Given that fluctuations in the DAS amplitudes are seen in several places across the array that do not consistently correlate (in my opinion) with mapped near-surface geological features, I suspect that the correlation between the amplitude variation and one feature seen in Fig. 10 is due to chance. If the authors want to maintain their claim that DAS amplitudes robustly correlate with near-surface geology, they will have to quantify how robust this correlation is for the entire cable, and show that the null-hypothesis (no correlation) can be rejected with reasonable confidence. By giving only 1 example that qualitatively correlates well (and 1 example that doesn’t show a direct correlation), the reader cannot assess the significance of the correlation and evaluate what “robust” really means.

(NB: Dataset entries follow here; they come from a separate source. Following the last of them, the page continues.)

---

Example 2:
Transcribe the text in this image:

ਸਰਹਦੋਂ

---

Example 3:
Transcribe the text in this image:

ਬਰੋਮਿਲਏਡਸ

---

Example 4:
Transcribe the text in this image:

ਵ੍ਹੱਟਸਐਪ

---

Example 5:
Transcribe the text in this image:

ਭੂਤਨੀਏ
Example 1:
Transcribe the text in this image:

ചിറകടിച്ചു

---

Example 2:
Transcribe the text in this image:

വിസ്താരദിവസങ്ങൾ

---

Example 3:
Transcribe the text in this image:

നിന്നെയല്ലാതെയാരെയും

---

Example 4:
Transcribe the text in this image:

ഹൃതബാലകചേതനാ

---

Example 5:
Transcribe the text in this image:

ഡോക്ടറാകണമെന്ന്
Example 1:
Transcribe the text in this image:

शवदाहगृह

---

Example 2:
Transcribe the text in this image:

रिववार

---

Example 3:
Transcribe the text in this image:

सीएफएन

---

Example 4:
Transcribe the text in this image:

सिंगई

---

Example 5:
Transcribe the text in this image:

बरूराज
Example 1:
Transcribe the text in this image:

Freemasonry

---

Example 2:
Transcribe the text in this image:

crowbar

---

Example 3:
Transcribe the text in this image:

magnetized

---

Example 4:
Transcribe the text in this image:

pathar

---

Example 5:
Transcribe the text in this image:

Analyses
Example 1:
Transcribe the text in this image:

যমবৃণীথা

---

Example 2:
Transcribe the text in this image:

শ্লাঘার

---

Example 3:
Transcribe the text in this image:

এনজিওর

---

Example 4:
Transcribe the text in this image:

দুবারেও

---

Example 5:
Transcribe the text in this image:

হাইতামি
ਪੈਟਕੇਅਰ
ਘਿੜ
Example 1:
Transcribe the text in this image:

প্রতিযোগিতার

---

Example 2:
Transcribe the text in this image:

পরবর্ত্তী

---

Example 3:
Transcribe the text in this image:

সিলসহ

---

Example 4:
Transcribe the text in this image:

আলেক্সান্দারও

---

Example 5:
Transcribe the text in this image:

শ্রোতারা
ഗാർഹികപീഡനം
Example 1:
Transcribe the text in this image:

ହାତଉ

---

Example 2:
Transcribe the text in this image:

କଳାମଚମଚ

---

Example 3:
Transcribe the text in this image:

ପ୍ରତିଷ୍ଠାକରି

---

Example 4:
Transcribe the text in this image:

Alternatively, if the authors agree with me that the correlation is potentially due to chance, they could modify the abstract/main text to indicate that “the DAS and nodal arrays are in mutual agreement when it comes to site amplifications, but that it is not immediately clear which geological features are responsible for these amplifications. DAS could therefore hold potential for detailed mapping of shallow subsurface heterogeneities, but with the currently available information of the Brady Hot Springs subsurface geology, this potential cannot be quantitatively verified”. In this way, it is clear to the reader that more work remains to be done, instead expecting that DAS is a “robust” tool for subsurface mapping.
Martijn van den Ende
P2 L33, “derivative of strain”: maybe a more general way of phrasing would be that DAS measures the spatial derivative of particle motion. The interrogator used in the PoroTomo experiment measured strain rate (the temporal derivative of strain), but other interrogators measure just strain.
P2 L41: as Reviewer #2 already pointed out, Marra et al. did not use DAS
P10 L 315: DAS is not horizontal by definition, but by configuration.
Fig 11: I think the caption is mislabelled. Panel (a) shows the nodal array, panel (b) shows the DAS array.
PWF method: I think we can debate for quite some time about the (dis)similarities between PWF and beamforming, but it would be better to do this over a coffee at a conference than through peer-review reports/rebuttals.